- [DOCUMENT SEGMENT]:

On Tuesday, 29 March, FlyDubai Flight 1627 arrived at Ben-Gurion Airport at 11:23 p.m. with the Samuel family – mother, Farah; father, Sajid; 17-year-old Falak; 15-year-old Charrish; and 13-year-old Parker. This was their lucky day.

In our Op-Ed of 6 March, “Save a practicing Jewish family from being deported to Pakistan,” we reported that this family was stranded in Dubai, United Arab Emirates, without any hope of getting to Israel. Six months earlier, they had fled Pakistan, where they were being persecuted for practicing Judaism. 

This is a Purim story for our time. The Megillah (Book of Esther) relies on precipitating events (e.g. Vashti must be eliminated and replaced as Queen) and a palace insider (Esther). Our story has a similar plot.

The precipitating event in our story is the Abraham Accords. Without them, there would not have been an Israeli Consulate in Dubai to issue Israel tourist visas to the Family. Our palace insider is Moshe Feiglin, who read our Jerusalem Post op-ed article and was moved to do something about it. He managed to convince the powers that be to arrange for the tourist visas to be issued, which they were on Thursday, 24 March. That day we received WhatsApp messages from the children declaring that they were coming home.

- [DATA SHOWN]:
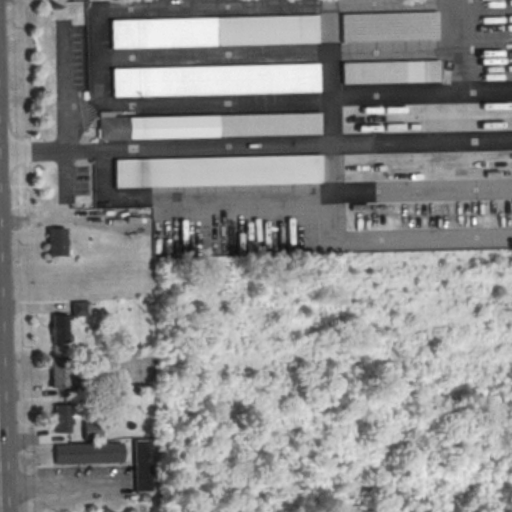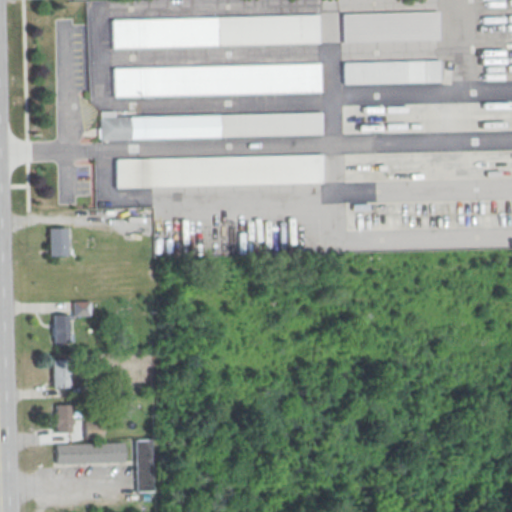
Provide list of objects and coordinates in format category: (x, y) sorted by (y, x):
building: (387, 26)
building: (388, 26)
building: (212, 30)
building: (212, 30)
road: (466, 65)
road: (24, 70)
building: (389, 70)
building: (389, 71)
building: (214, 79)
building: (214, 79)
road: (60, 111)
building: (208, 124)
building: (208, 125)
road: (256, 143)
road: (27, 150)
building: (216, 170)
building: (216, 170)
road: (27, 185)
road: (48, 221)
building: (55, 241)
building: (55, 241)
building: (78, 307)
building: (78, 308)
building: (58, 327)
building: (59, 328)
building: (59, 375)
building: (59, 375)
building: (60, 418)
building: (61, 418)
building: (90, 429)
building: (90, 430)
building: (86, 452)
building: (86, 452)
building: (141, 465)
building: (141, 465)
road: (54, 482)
* * *
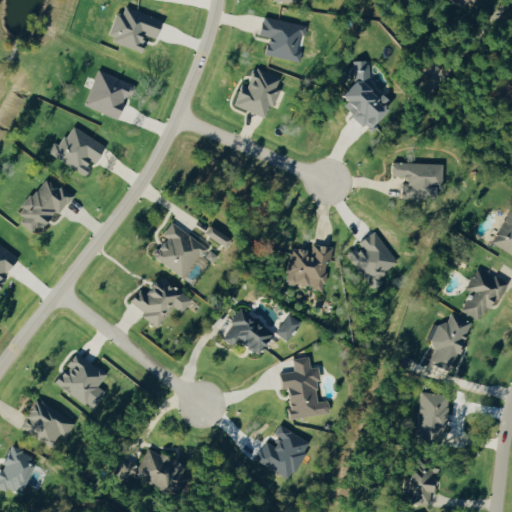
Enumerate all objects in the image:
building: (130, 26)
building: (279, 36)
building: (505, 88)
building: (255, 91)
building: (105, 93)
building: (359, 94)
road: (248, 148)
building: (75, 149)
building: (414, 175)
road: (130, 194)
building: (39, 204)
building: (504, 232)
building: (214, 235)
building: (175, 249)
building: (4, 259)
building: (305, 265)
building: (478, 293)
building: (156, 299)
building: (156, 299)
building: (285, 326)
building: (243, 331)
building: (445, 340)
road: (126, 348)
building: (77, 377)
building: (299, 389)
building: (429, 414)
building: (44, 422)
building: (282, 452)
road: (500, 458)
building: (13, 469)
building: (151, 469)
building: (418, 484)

- [EXERCISE REQUIREMENTS]:
a - Reproduce the Samuel family article verbatim from "In our Op-Ed" to "for practicing Judaism.".
b - Extend the Samuel family article, starting after its final sentence.
The records come from a source separate from the Samuel family article.

- [ANSWERS TO THE PROBLEMS]:
a -
In our Op-Ed of 6 March, “Save a practicing Jewish family from being deported to Pakistan,” we reported that this family was stranded in Dubai, United Arab Emirates, without any hope of getting to Israel. Six months earlier, they had fled Pakistan, where they were being persecuted for practicing Judaism.

b -
Once Moshe Feiglin indicated to us that it was a strong possibility that the visas would be issued, we contacted Mark Feldman of Diesenhaus Tour Company. He worked with us and the family for a week. Due to the unusual circumstances, it was a rollercoaster week. For example, the tickets were booked and canceled twice.

Under current travel restrictions, the family had to get PCR tests within 72 hours of their flight. The visas were issued Thursday, but due to a holiday in the UAE, testing facilities were officially closed that Friday, Saturday and Sunday. The family arranged with a doctor to get the tests at 6 p.m. on Sunday. Mark would not book the flight until we knew the results were negative. The results came in Monday morning. Fortunately, all five of the family were negative.

In addition, the family had to fill out an Israel entry form with a health declaration and submit it within 48 hours of their flight. This form is done online. However, the family was experiencing Internet problems that Monday. They finally managed to complete the form but on Tuesday they could not get the completed form to appear on anyone’s cellphone. The form had to be presented at the Dubai airport before boarding the plane. They called the Israel Consulate in Dubai, but in spite of them trying, they could not restore the link to the completed form. Eventually, an aide to Moshe Feiglin had to complete the form online from the beginning, while on the telephone with Farah.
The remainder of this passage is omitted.